Thanksgiving dinner can leave us feeling more stuffed than a turkey, yet we repeat this overindulgence year in, year out. If you want to break the habit and enjoy a more modest Thanksgiving with lighter versions of all your favorites, here is a low fat Thanksgiving menu that's easier on your waistline -- so long as you are also careful with portions and second helpings. Also, don't feel obligated to have something of everything. Perhaps one kind of potato is just fine for you, and perhaps you'd rather skip the biscuits. Not fond of brussels sprouts? Choose roasted parsnips and carrots instead. As for dessert, there are two options listed here: a lightened pumpkin pie, and perfectly portioned maple pecan tarts. I suggest having one or the other rather than both -- perhaps saving the one you don't have on Thanksgiving for the next day's sweet treat.
Enjoy a multi-textured salad of tender baby spinach, pears, dried cranberries, and a sprinkling of heart-healthy walnuts tossed in a light dressing. Feel free to add some slivered red onion or some baked croutons for a bit of crunch.
If you need a change from dinner rolls or regular buttermilk biscuits, why not whip up a batch of pumpkin biscuits? Homemade biscuits are quick and easy to make, and can be made ahead of time.
If, like my family, you have a small gathering at Thanksgiving, then roasting a turkey breast rather than a whole bird is probably a good idea. Not only will it cook more quickly, you don't have to worry about the breast drying out while you wait for the legs to cook, which is a common problem when cooking a whole turkey. Plus, you won't be looking for four or five days' worth of recipes to use up all the extra meat. Don't forget to save the juices to make some lower-fat gravy -- no butter required!
As I have said before, this is not your grandmother's green bean casserole. Personally I could never understand the lure of this rather salty, fat-laden side dish, but with some key tweaks, it can be transformed into something fresh and delicious.

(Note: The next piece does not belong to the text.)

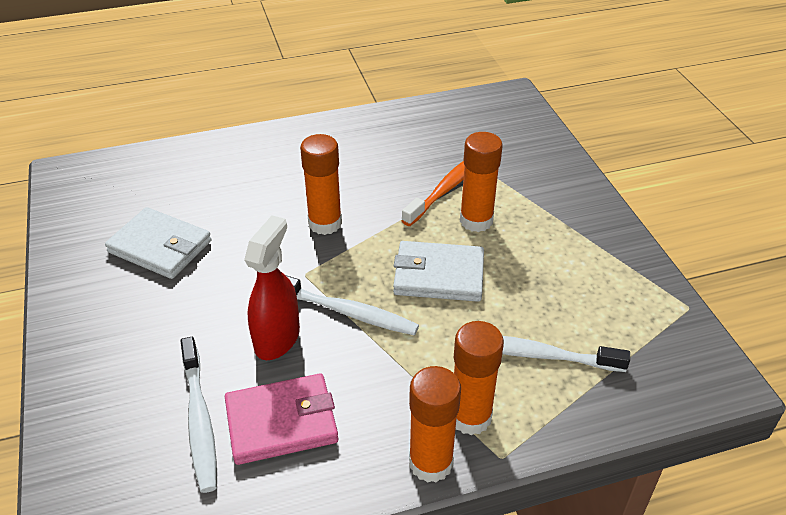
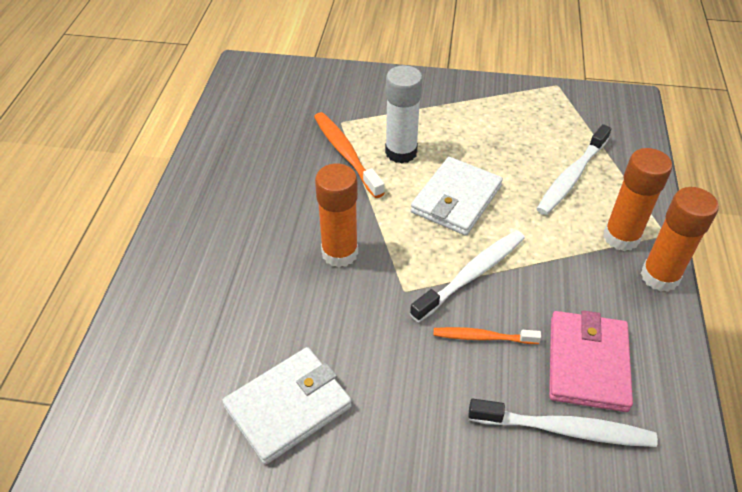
camera: 65 degrees left, 5 degrees up
red spray bottle [244,215,300,360] -> orange toothbrush [433,327,541,344]
orange glue stick [460,132,503,232] -> white glue stick [385,65,423,163]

Stuffing can be a huge source of fat and calories, especially if you help yourself to, or are given, a generous spoonful. The advantage of this cranberry apple stuffing is that it comes in perfectly sized portions, enough for 12 people. Not so fond of a fruity stuffing? Try a more traditional bread stuffing or a cornbread stuffing instead.
People are sharply divided over brussels sprouts. They either love them or hate them. I tend to think that people who loathe them were once (or on multiple occasions) forced to eat over-cooked, mushy gray brussels sprouts, which I are indeed completely unappetizing. The key to delicious brussels sprouts, of course, is not to overcook them.

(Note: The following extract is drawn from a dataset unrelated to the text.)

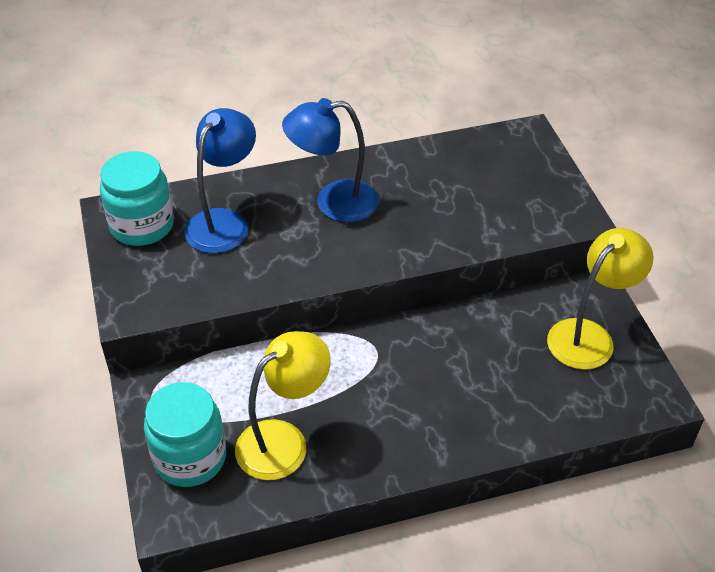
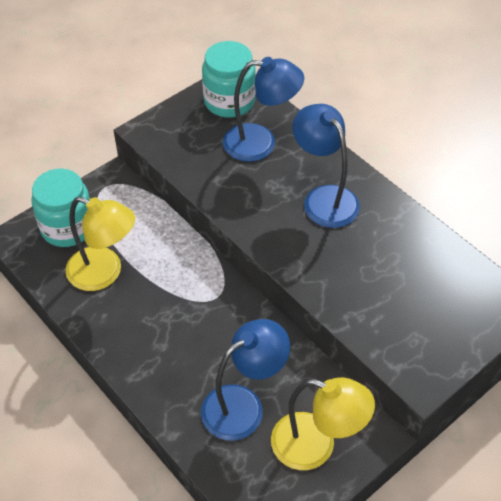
camera: 65 degrees right, 5 degrees up
none -> blue lamp [201,319,290,441]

I find sweet potato casserole a little too sweet for my liking, so I tend to offer mashed sweet potatoes. If guests wish to add some mini marshmallows, that's just fine, but i think I'll pass!

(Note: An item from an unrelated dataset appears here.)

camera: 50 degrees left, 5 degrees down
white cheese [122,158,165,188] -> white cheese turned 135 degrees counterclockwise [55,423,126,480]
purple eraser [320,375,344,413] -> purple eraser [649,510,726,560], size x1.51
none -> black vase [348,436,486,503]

Enjoy creamy mashed potatoes without the butter and cream! Nonfat milk and fat-free sour cream give these mashed potatoes a creamy consistency. You can also use nonfat or low-fat buttermilk instead to add a nice tang. Plus, if you use a buttery potato to begin with, such as Yukon Golds, then you can feel like you're indulging even though you're not.
If there's too much mashed this and pureed that at your Thanksgiving table, offer some roasted vegetables for a change in texture. Roasting veggies brings out their natural sweetness, as with this delicious pairing of carrots and parsnips.
Make a fresh-tasting cranberry-pear sauce to accompany your Thanksgiving turkey. It's not overly sweet, and the aroma of ginger and cinnamon while it cooks will make your kitchen smell heavenly. Make a day or so ahead and refrigerate.
If you simply cannot live without pumpkin pie, try this lower fat version, but enjoy a modest-sized portion of it, and enjoy it a few hours after your main meal, giving your body time to digest all the main meal. While it's undoubtedly easier to opt for a prebaked crust, you will save some fat and calories by baking your own.
In terms of fat and calories, and overall nutrition, a slice of pumpkin pie is a little better for you than pecan pie. But if you have a hankering for pecan pie, then these maple pecan tarts might just be the answer. Perfectly portioned, these little tarts allow you have your pie and eat it!